__THE DATA__
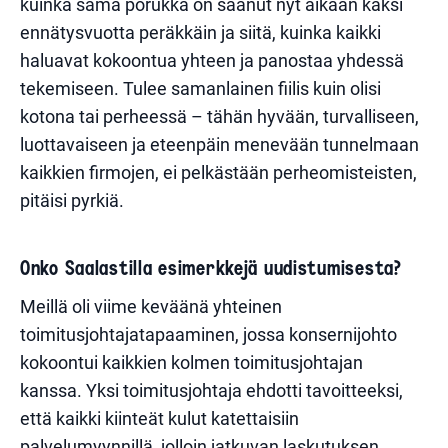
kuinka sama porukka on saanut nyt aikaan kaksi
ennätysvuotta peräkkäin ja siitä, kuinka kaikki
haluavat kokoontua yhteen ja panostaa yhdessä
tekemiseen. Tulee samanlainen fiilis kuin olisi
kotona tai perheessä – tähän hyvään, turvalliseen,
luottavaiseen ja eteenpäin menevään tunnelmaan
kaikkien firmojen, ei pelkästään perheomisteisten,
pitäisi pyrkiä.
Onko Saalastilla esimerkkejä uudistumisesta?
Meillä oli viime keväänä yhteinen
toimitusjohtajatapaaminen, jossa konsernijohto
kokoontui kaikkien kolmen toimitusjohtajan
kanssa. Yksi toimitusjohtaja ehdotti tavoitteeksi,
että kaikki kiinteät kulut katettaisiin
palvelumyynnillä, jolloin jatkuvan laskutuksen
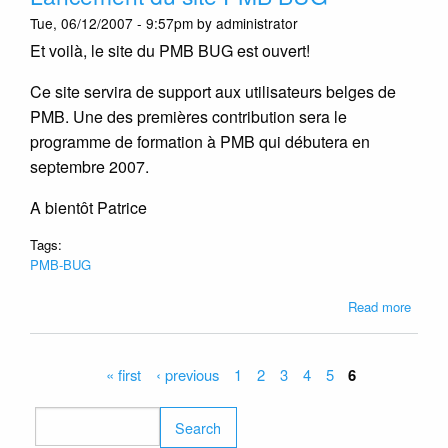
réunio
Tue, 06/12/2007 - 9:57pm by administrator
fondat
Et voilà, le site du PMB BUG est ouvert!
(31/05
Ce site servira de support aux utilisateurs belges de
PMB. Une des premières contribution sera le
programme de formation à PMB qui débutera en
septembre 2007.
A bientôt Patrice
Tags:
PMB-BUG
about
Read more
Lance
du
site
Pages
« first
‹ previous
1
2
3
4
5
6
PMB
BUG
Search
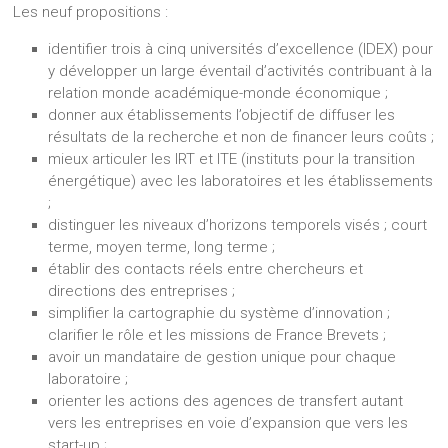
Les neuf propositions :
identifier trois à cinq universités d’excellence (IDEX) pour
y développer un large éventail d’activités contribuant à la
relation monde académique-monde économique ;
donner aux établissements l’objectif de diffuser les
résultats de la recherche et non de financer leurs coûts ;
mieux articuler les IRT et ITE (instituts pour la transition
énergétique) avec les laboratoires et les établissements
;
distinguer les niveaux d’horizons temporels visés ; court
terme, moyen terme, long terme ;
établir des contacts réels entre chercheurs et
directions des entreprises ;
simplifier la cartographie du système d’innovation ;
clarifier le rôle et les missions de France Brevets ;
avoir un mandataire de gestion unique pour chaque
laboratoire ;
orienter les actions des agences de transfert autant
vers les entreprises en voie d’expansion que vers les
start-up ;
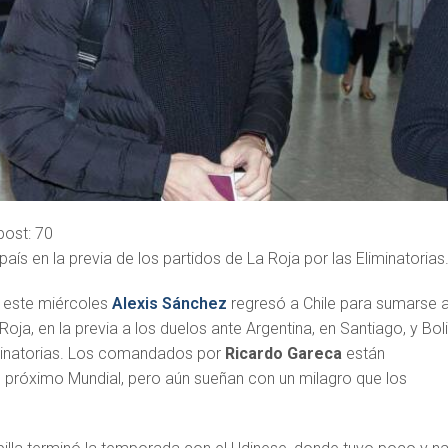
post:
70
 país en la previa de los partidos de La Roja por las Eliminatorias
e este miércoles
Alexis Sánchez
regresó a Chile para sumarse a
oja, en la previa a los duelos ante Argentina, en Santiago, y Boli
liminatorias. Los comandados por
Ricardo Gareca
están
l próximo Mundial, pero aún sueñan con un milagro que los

__THE TASK__
Transcribe every line from the records above without alteration, and leave out the images.

__EXERCISE RESPONSE__
kuinka sama porukka on saanut nyt aikaan kaksi
ennätysvuotta peräkkäin ja siitä, kuinka kaikki
haluavat kokoontua yhteen ja panostaa yhdessä
tekemiseen. Tulee samanlainen fiilis kuin olisi
kotona tai perheessä – tähän hyvään, turvalliseen,
luottavaiseen ja eteenpäin menevään tunnelmaan
kaikkien firmojen, ei pelkästään perheomisteisten,
pitäisi pyrkiä.
Onko Saalastilla esimerkkejä uudistumisesta?
Meillä oli viime keväänä yhteinen
toimitusjohtajatapaaminen, jossa konsernijohto
kokoontui kaikkien kolmen toimitusjohtajan
kanssa. Yksi toimitusjohtaja ehdotti tavoitteeksi,
että kaikki kiinteät kulut katettaisiin
palvelumyynnillä, jolloin jatkuvan laskutuksen
réunio
Tue, 06/12/2007 - 9:57pm by administrator
fondat
Et voilà, le site du PMB BUG est ouvert!
(31/05
Ce site servira de support aux utilisateurs belges de
PMB. Une des premières contribution sera le
programme de formation à PMB qui débutera en
septembre 2007.
A bientôt Patrice
Tags:
PMB-BUG
about
Read more
Lance
du
site
Pages
« first
‹ previous
1
2
3
4
5
6
PMB
BUG
Search
Les neuf propositions :
identifier trois à cinq universités d’excellence (IDEX) pour
y développer un large éventail d’activités contribuant à la
relation monde académique-monde économique ;
donner aux établissements l’objectif de diffuser les
résultats de la recherche et non de financer leurs coûts ;
mieux articuler les IRT et ITE (instituts pour la transition
énergétique) avec les laboratoires et les établissements
;
distinguer les niveaux d’horizons temporels visés ; court
terme, moyen terme, long terme ;
établir des contacts réels entre chercheurs et
directions des entreprises ;
simplifier la cartographie du système d’innovation ;
clarifier le rôle et les missions de France Brevets ;
avoir un mandataire de gestion unique pour chaque
laboratoire ;
orienter les actions des agences de transfert autant
vers les entreprises en voie d’expansion que vers les
start-up ;
post:
70
 país en la previa de los partidos de La Roja por las Eliminatorias
e este miércoles
Alexis Sánchez
regresó a Chile para sumarse a
oja, en la previa a los duelos ante Argentina, en Santiago, y Boli
liminatorias. Los comandados por
Ricardo Gareca
están
l próximo Mundial, pero aún sueñan con un milagro que los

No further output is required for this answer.